Dübgen erzählt von einer Frau, die ein Kind bekommt, das blind ist. Das Baby ist nicht nur blind, es hat keine Augäpfel. Sie beschreibt den Schrecken der Eltern ob dieser Tatsache, den Versuch der Mutter, die Empfindungswelt ihrer blinden Tochter zu imaginieren. Auch die überraschten, oft peinlich berührten Reaktionen Dritter werden protokolliert, und über allem immer wieder die Frage nach der Schuld.

Hubert Winkels fand die Erzählung nicht wirklich überzeugend. Meike Feßmann fand den Text von hoher Sensibilität getragen, in formaler Hinsicht gebe es aber einige Schwächen. Hildegard Keller zeigte sich beeindruckt von der leisen, klugen Empathie der Autorin, mit der diese schwierige Situation beschrieben werde. Daniela Strigl meinte, Empathie sei "eine wichtige Zutat in der Literatur, genügt aber nicht". Sie bemängelte ein Zuviel an Pathos. Burkhard Spinnen sah einen Text, der es sich zur Aufgabe gemacht habe, "eine existenzielle Katastrophe zu heilen". Juri Steiner, der Dübgen eingeladen hatte, berichtete, dass sich der Text bei ihm "eingeschlichen" und ihn nicht mehr losgelassen habe.

Im Romanauszug "Das kalte Jahr" erzählte Roman Ehrlich anschließend von einem Mann, der mit einem jungen Burschen im Haus seiner Eltern lebt. Das Kind, wenn es denn ein Kind ist, hat offenbar gravierende Defizite, wie auch die Umgebung. Denn dort, wo sie leben, ist es immer kalt, immer Winter. Der Protagonist findet in seinem Heimatdorf Arbeit bei einem Fernsehtechniker, das ganze Setting ist seltsam archaisch, es gibt kaum Verbindung zur Außenwelt, die meisten Bewohner haben nicht einmal Fernsehempfang. Der Grund für diese seltsam abgeschlossene Existenz in apokalyptischer Umgebung bleibt unerklärt, eines der Hauptprobleme von Romanauszügen.

Feßmann meinte, die Zusammenhänge, die der Autor hier verknüpfe, seien ihr nicht klar. "Insgesamt kann ich nicht erkennen, worauf dieser Text hinauswill." Winkels sah ein "Stochern im Nebel", eine Suche nach Orientierung, der Text sei geschickt und klug gemacht und habe ihn überzeugt.

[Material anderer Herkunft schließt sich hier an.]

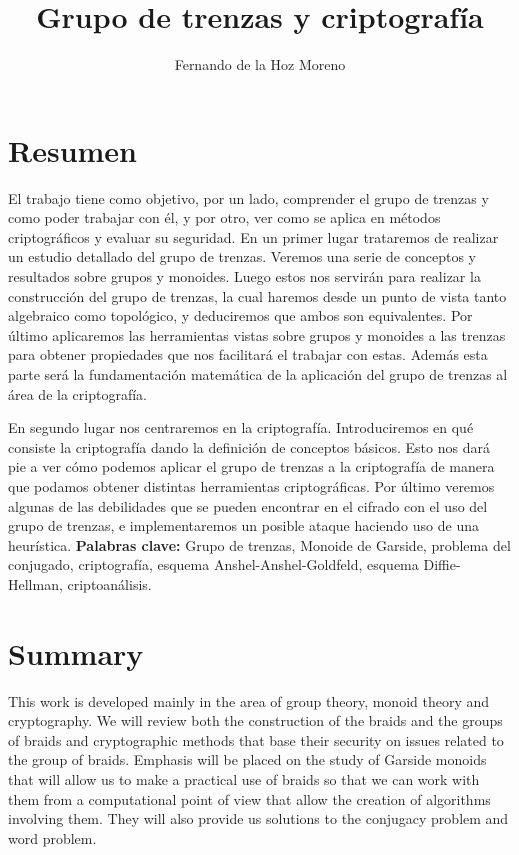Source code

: \documentclass[12pt]{book}
\title{Grupo de trenzas y criptografía}
\author{Fernando de la Hoz Moreno}
\date{}
\theoremstyle{definition}
\begin{document}
 




\newpage
\tableofcontents
\newpage
\chapter*{Resumen}
El trabajo tiene como objetivo, por un lado, comprender el grupo de trenzas y como poder trabajar con él, y por otro, ver como se aplica en métodos criptográficos y evaluar su seguridad. 
En un primer lugar trataremos de realizar un estudio detallado del grupo de trenzas. Veremos una serie de conceptos y resultados sobre grupos y monoides. Luego estos nos servirán para realizar la construcción del grupo de trenzas, la cual haremos desde un punto de vista tanto algebraico como topológico, y deduciremos que ambos son equivalentes. Por último aplicaremos las herramientas vistas sobre grupos y monoides a las trenzas para obtener propiedades que nos facilitará el trabajar con estas. Además esta parte será la fundamentación matemática de la aplicación del grupo de trenzas al área de la criptografía.

En segundo lugar nos centraremos en la criptografía. Introduciremos en qué consiste la criptografía dando la definición de conceptos básicos. Esto nos dará pie a ver cómo podemos aplicar el grupo de trenzas a la criptografía de manera que podamos obtener distintas herramientas criptográficas. Por último veremos algunas de las debilidades que se pueden encontrar en el cifrado con el uso del grupo de trenzas, e implementaremos un posible ataque haciendo uso de una heurística.
\newline
\newline
\textbf{Palabras clave:} Grupo de trenzas, Monoide de Garside, problema del conjugado, criptografía, esquema Anshel-Anshel-Goldfeld, esquema Diffie-Hellman, criptoanálisis.

\chapter*{Summary}


This work is developed mainly in the area of group theory, monoid theory and cryptography.  We will review both the construction of the braids and the groups of braids and cryptographic methods that base their security on issues related to the group of braids. Emphasis will be placed on the study of Garside monoids that will allow us to make a practical use of braids so that we can work with them from a computational point of view that allow the creation of algorithms involving them. They will also provide us solutions to the conjugacy problem and word problem.
\end{document}
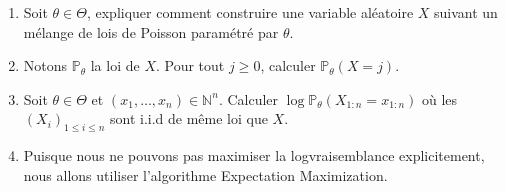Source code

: \documentclass[a4paper,10pt,fleqn]{article}
\newcommand{\1}{\ensuremath{\mathbbm{1}}}
\begin{document}
\begin{enumerate}
\item Soit $\theta\in\Theta$, expliquer comment construire une variable al\'eatoire $X$ suivant un m\'elange de lois de Poisson param\'etr\'e par $\theta$.

%

\item Notons $\mathbb{P}_\theta$ la loi de $X$. Pour tout $j\geq 0$, calculer $\mathbb{P}_\theta(X=j)$.

%
\item Soit $\theta\in\Theta$ et $(x_1,\ldots,x_n)\in\mathbb{N}^n$. Calculer $\log \mathbb{P}_\theta(X_{1:n}=x_{1:n}) $ o\`u les $(X_i)_{1\leq i \leq n}$ sont i.i.d de m\^eme loi que $X$.

%
\item Puisque nous ne pouvons pas maximiser la logvraisemblance explicitement, nous allons utiliser l'algorithme Expectation Maximization.


\end{enumerate}
\end{document}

Strigl sprach von einer "Art Eiszeit", in der sich irgendetwas zusammenbraue, das nichts Gutes verheiße. Keller gefielen die "verschiedenen Register" in der Machart des Textes. Ihr Problem sei, sie sehe zwar einzelne Brocken, aber nicht die "Umrisse des Romanbergs". Paul Jandl fand den Text "seines" Autors sehr spannend, es sei eine große Parabel. Spinnen kam das Personal "unheimlich bekannt" vor, und zwar vor allem aus Katastrophenfilmen und befand den Text für "niedlich".

Mit Benjamin Maack und Nikola Anne Mehlhorn bog der Wettbewerb anschließend in die Zielgerade.